* **Task statement**
Please reproduce the listing in its entirety, exactly as written, but without images.

* **Listed records**
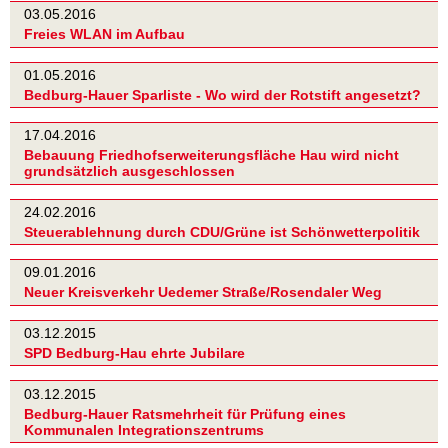
03.05.2016
Freies WLAN im Aufbau
01.05.2016
Bedburg-Hauer Sparliste - Wo wird der Rotstift angesetzt?
17.04.2016
Bebauung Friedhofserweiterungsfläche Hau wird nicht
grundsätzlich ausgeschlossen
24.02.2016
Steuerablehnung durch CDU/Grüne ist Schönwetterpolitik
09.01.2016
Neuer Kreisverkehr Uedemer Straße/Rosendaler Weg
03.12.2015
SPD Bedburg-Hau ehrte Jubilare
03.12.2015
Bedburg-Hauer Ratsmehrheit für Prüfung eines
Kommunalen Integrationszentrums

* **Exercise response**
03.05.2016
Freies WLAN im Aufbau
01.05.2016
Bedburg-Hauer Sparliste - Wo wird der Rotstift angesetzt?
17.04.2016
Bebauung Friedhofserweiterungsfläche Hau wird nicht
grundsätzlich ausgeschlossen
24.02.2016
Steuerablehnung durch CDU/Grüne ist Schönwetterpolitik
09.01.2016
Neuer Kreisverkehr Uedemer Straße/Rosendaler Weg
03.12.2015
SPD Bedburg-Hau ehrte Jubilare
03.12.2015
Bedburg-Hauer Ratsmehrheit für Prüfung eines
Kommunalen Integrationszentrums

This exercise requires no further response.